Postby Criticuria » Sun Oct 06, 2013 10:13 pm

mnkcarp wrote:This is not meant to condescend to anyone in any way, it is just a good, solid reminder of what kind of thinking is most productive, and I think it highlights what should be a goal for discussions in The Podium section. A bit of personal humility and willingness to consider ideas is a good thing!


Trouble with this is, it's evidentialism ... and evidentialism seems wrong.

If evidentialism were right (the idea that no one can properly hold a view unless they have sufficient evidence for the view ... or the view is evident on its face), we couldn't properly believe in an external world of physical objects ... or believe that other people exist and have minds. None of those things have evidence in their favor, or are evident. No one has ever once confirmed the existence of the external physical world, or the existence of minds other than their own. NOT ONCE. (I could be dreaming, in which case the world is a bunch of dreamt objects ... everyone could be automatons, in which case there are no other minds.)

So, clearly, evidentialism, the idea you need evidence for all beliefs, is just persuasive rhetoric.

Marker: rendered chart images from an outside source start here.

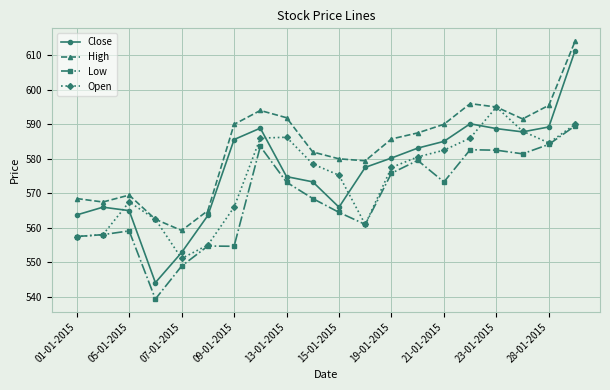

What is the value of the Open point at the 19th from the left?

584.6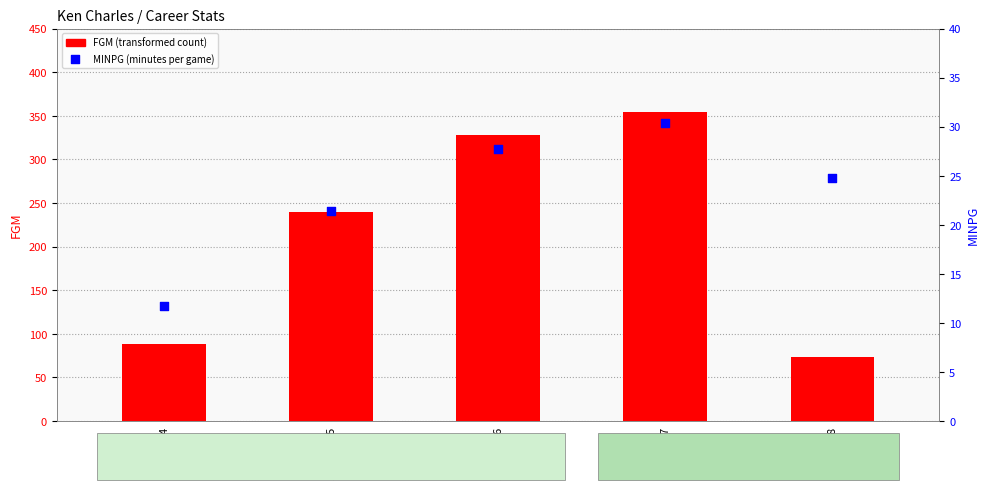

Which series contains the highest Y value?

FGM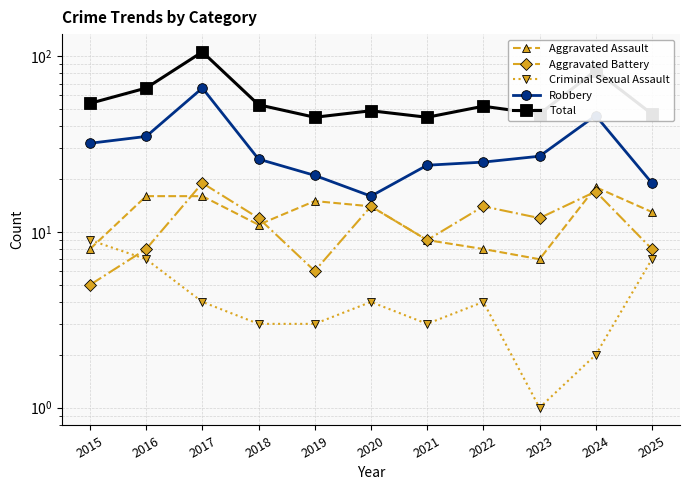

How many values in the Total series exceed 52?

5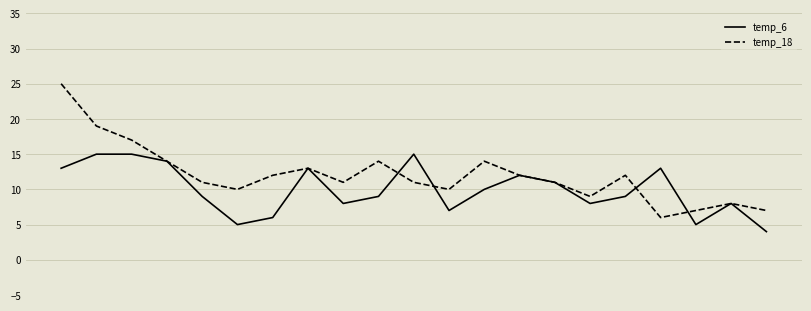

What is the lowest value of the temp_6 series?

4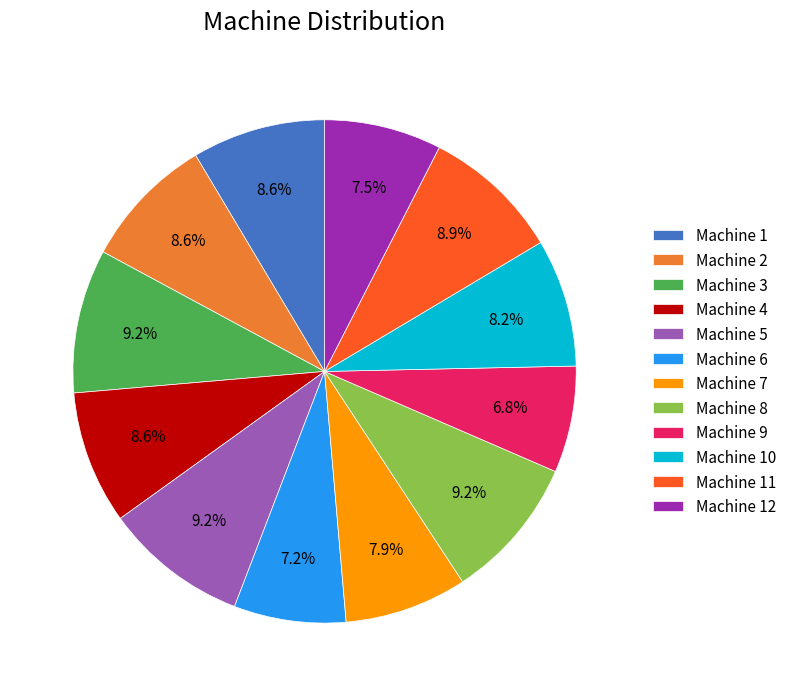

To the nearest percent, what is the average slice percentage?

8%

You are entitled to whatever you believe naturally ... until someone shows you it's false by inconsistencies in your beliefs, or by conflict with facts publicly available for consideration (those "facts" won't be 'evolution is a fact' .. or 'science has shown we have no free will' ... etc.).

Evidentialism is probably the greatest problem keeping Left and Right political discourse in deadlock ... it's due to the arrogance of the Left (evidentialism) and brainlessness of the Right (fideism).